An illustration of this can be found in the case of Budi Pego, a farmer from Tumpang Pitu village in the Banyuwangi district of East Java, who together with his community attempted to sue an illegal gold mining operation in the area. The operation, as it turned out, was linked to various oligarchic factions of the business-political elite. Budi subsequently became a victim of political stigma, was labelled a communist by state authorities, and faced charges relating to crimes against state security. No one on either side of politics came to his defence.

 

Tellingly, in televised debates held ahead of this year’s presidential election, neither Jokowi nor Prabowo displayed a firm attitude regarding environmental issues, including the proposed expansion of designated mining areas, despite the known risks for legal and environmental violations, and potential for other forms of corruption.
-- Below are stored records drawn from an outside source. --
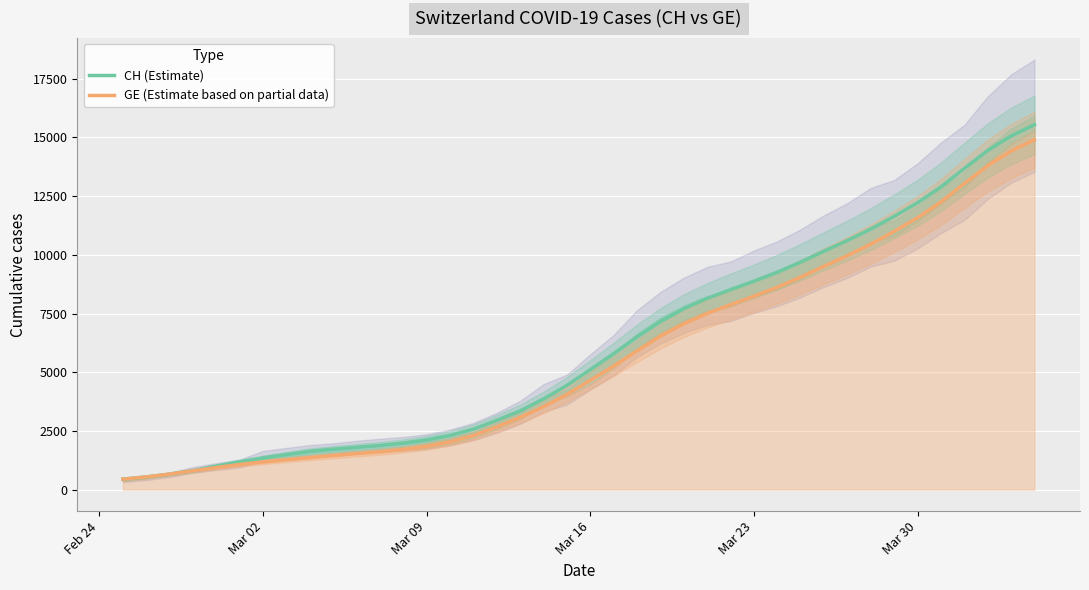

What is the minimum value shown in the chart?

446.8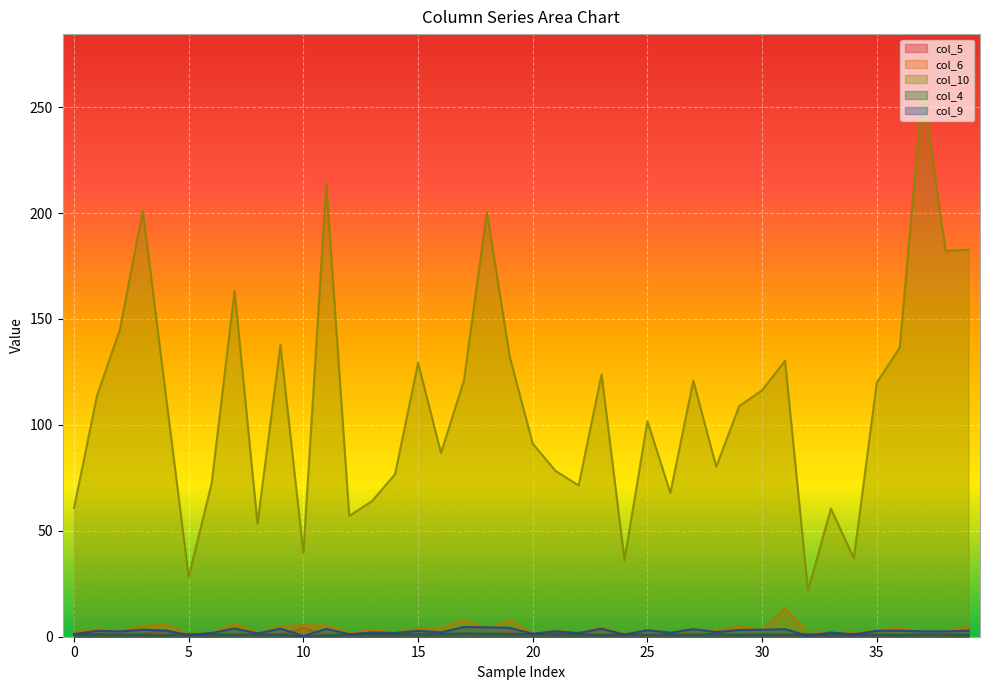

What is the difference between the maximum and minimum values in the col_10 series?

236.9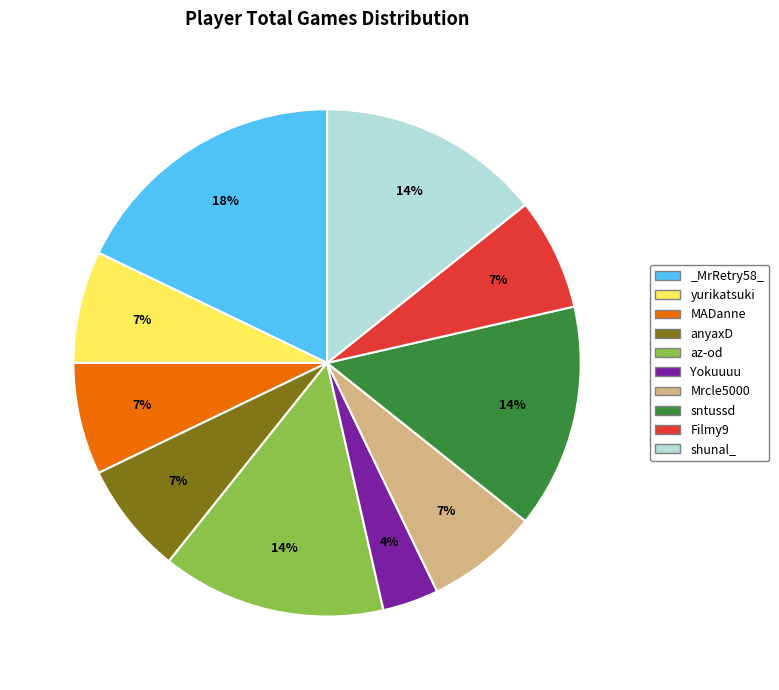

To the nearest percent, what percentage of the pie is shunal_?

14%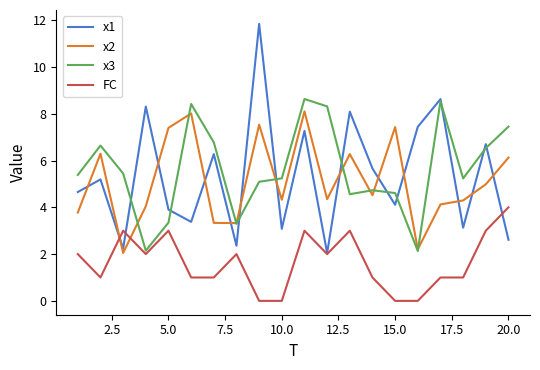

What is the maximum value shown in the chart?

11.8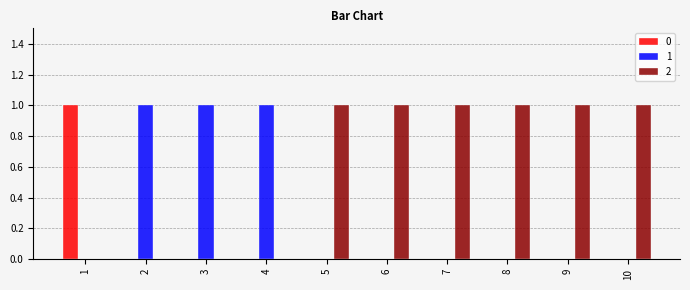

Is the value of 1 at 6 greater than the value of 2 at 6?

No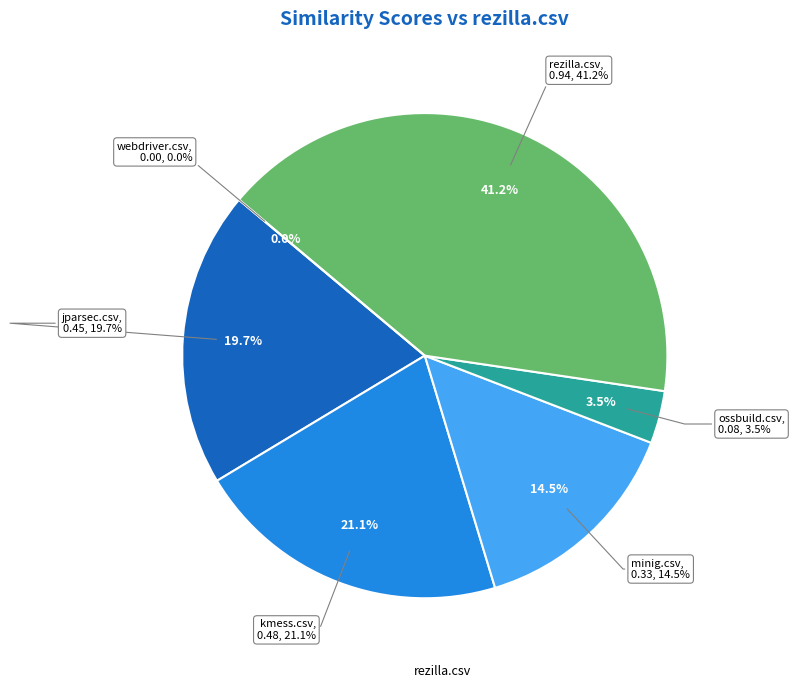

Which has a higher value, kmess.csv or webdriver.csv?

kmess.csv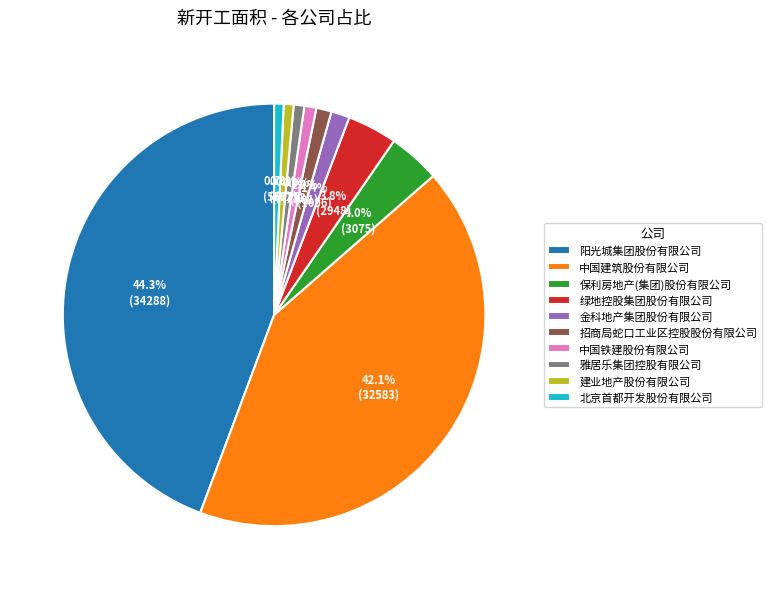

Which slice is the largest?

阳光城集团股份有限公司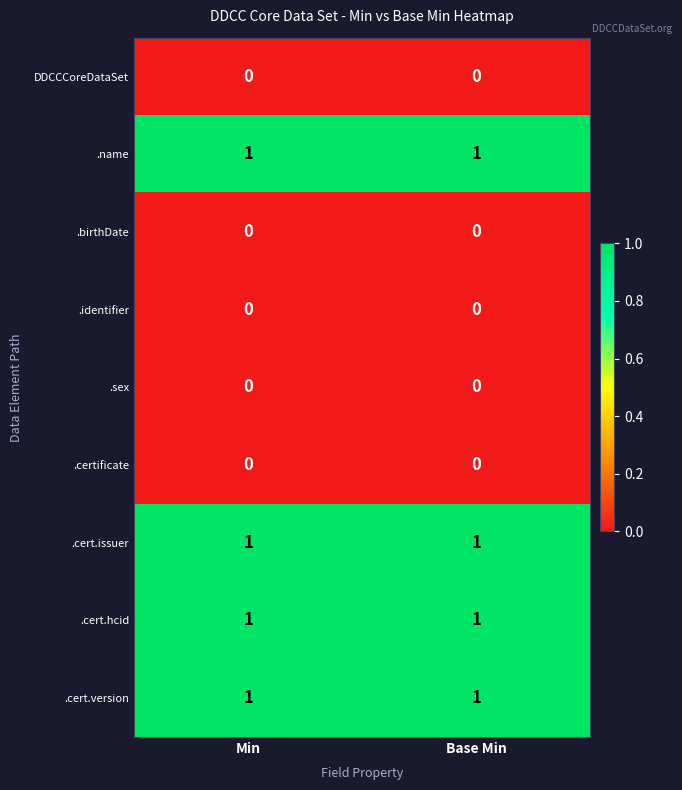

Is it true that .cert.hcid equals 1 at Min?

True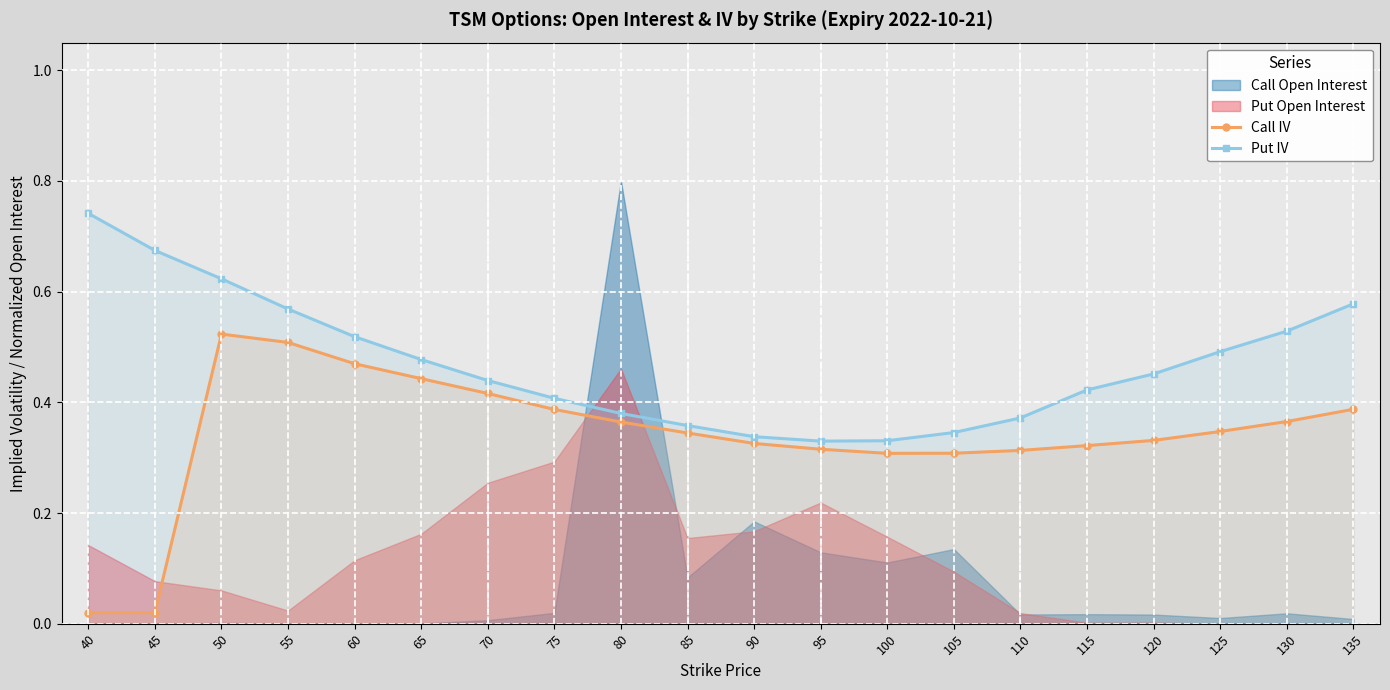

What is the highest value of the Put IV series?

0.7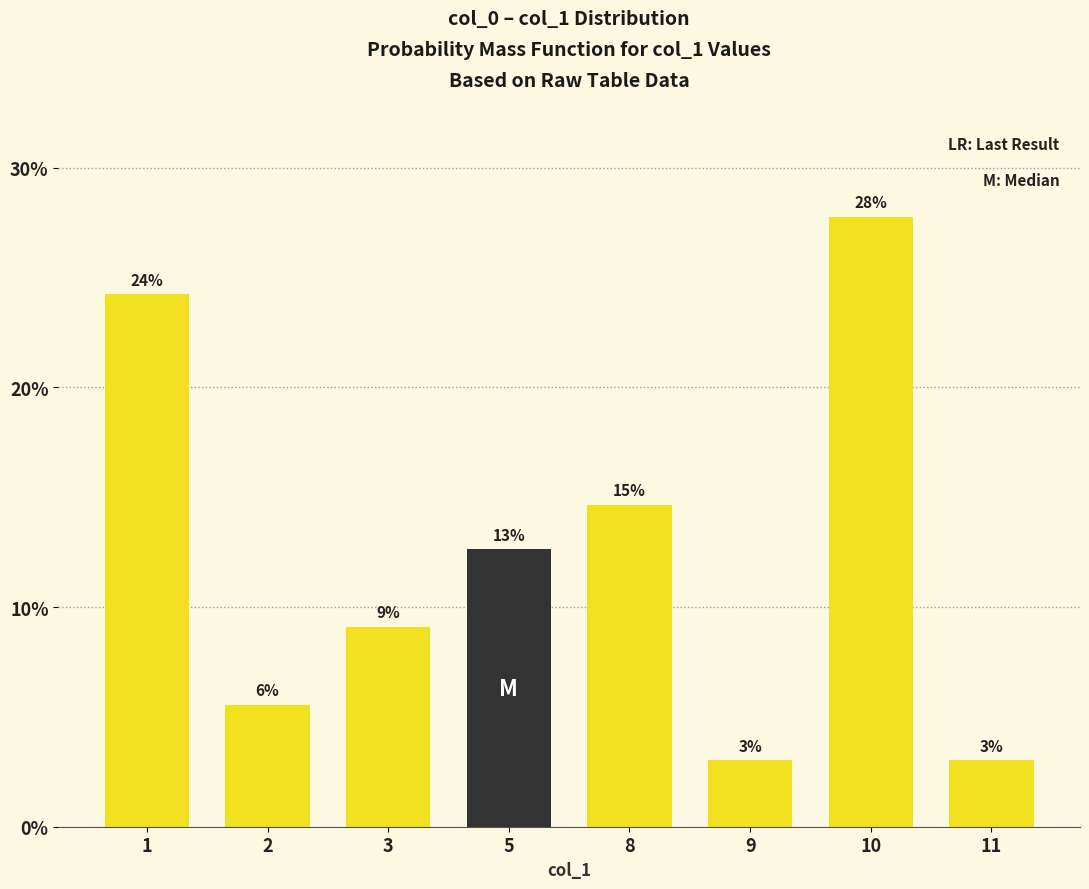

The value at 9 is 1.3. True or false?

False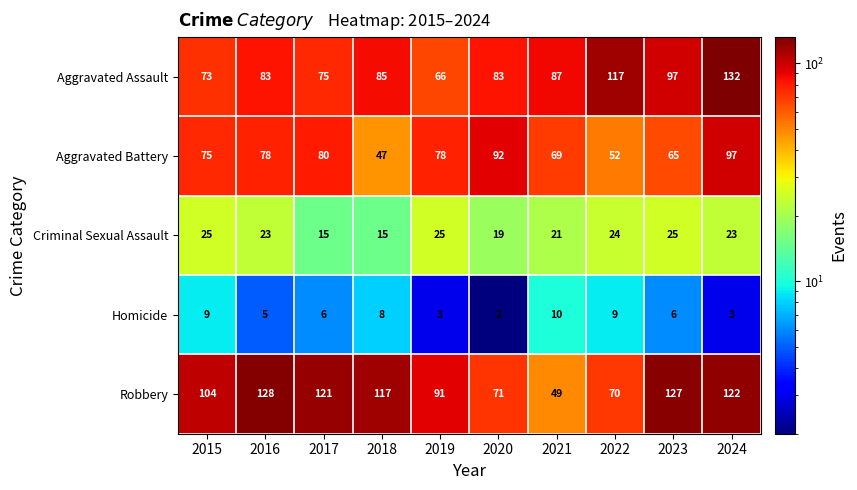

Rank the series by their maximum value, from highest to lowest.

Aggravated Assault, Robbery, Aggravated Battery, Criminal Sexual Assault, Homicide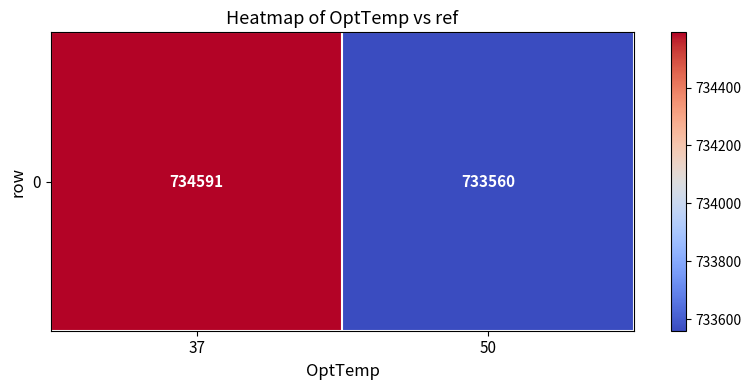

True or false: the data shows 733560 at 50.

True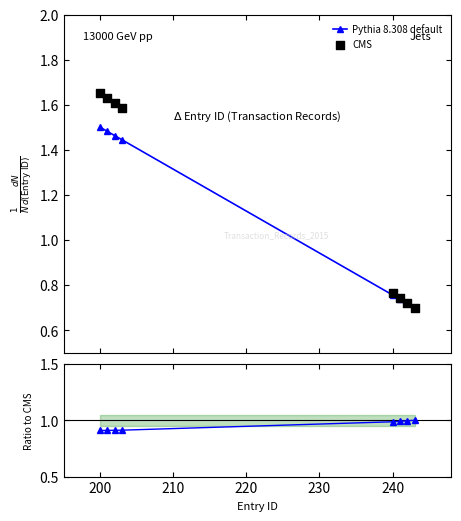

Which series contains the highest Y value?

CMS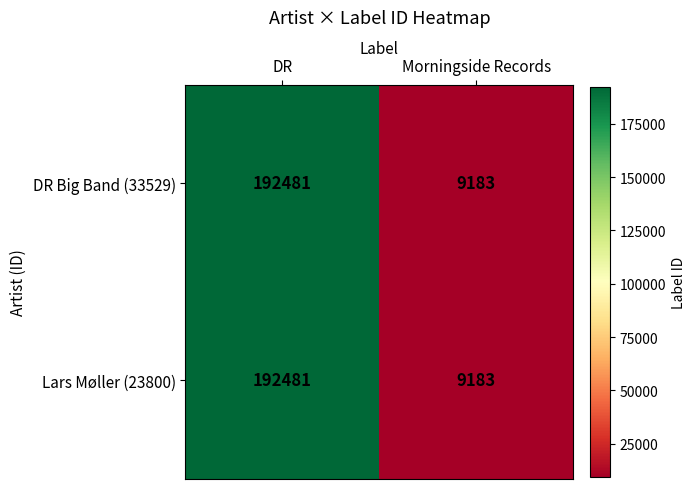

What is the approximate value of DR Big Band (33529) at DR, to the nearest 100?

192500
The distraction of reactionary politics

Yet another similarity between the two sides is their use of reactionary politics. This element is rather insidious, since the positions of either side can appear very different on the surface, even though they use the same political tactic.

 

As defined by American political theorist Corey Robin, reactionary politics is a political style that prioritises social harmony and a hierarchical social order, and rejects any political struggle for social equality and political freedom. In Indonesia, this style has continued to be employed in the post-authoritarian era as an inherited legacy of the New Order, in support of oligarchic factions who don’t want their access to power and wealth to be controlled or supervised.

 

This year’s presidential election was marked by an orchestrated “air fight” of reactionary politics propaganda – taken up with vigour by the followers of each candidate.

 

Team “bat” pushed an agenda of anti-communism, anti-aseng (targeting Chinese-Indonesians), and dividing those seen as “natives” from those considered “non-natives” of Indonesia. Abdul Somad, a well-known Islamic cleric and Prabowo supporter, in a YouTube sermon accused 200 candidates in the legislative election of sharing a background in the outlawed Indonesian Communist Party (PKI), and heralded a clash between the PKI and Pancasila, Indonesia’s national ideology.

 

Team “tadpole” responded with a narrative on the threat of radicalism among Prabowo’s coalition and supporters. Online news media aligned with Jokowi warned of aspirations to establish an Islamic Caliphate in Indonesia, and the infiltration of Hizbut Tahrir Indonesia (HTI) and ISIS into national politics, including via the Islam-based Prosperous Justice Party (PKS) as a member of Prabowo’s previous parliamentary coalition.

 

What has remained absent in the struggle between the two camps – articulated only by critical activists in the non-aligned group of “golput” (golongan putih, “white group”) group or non-voters – is any progressive or liberal political agenda that could dampen the reactionary tactics used by leaders to manipulate the public. As long as oligarchic factions maintain control over national politics in Indonesia, hopes for such a liberal-reformist agenda will remain stalled.

Old power, new faces

Viewed from this perspective, it is not so surprising that Jokowi and Prabowo have decided to team up in a single coalition.

 

Political-economic analysts who indicated previously that reconciliation was impossible between the two opposing camps failed to recognise the underlying political similarities that continue to unite the two, and the absence of any substantive policy differences.

 

The “bats” and “tadpoles” may continue to battle it out in social media, but the oligarchic forces that orchestrated their conflict will just continue to grow stronger in prosperity and power.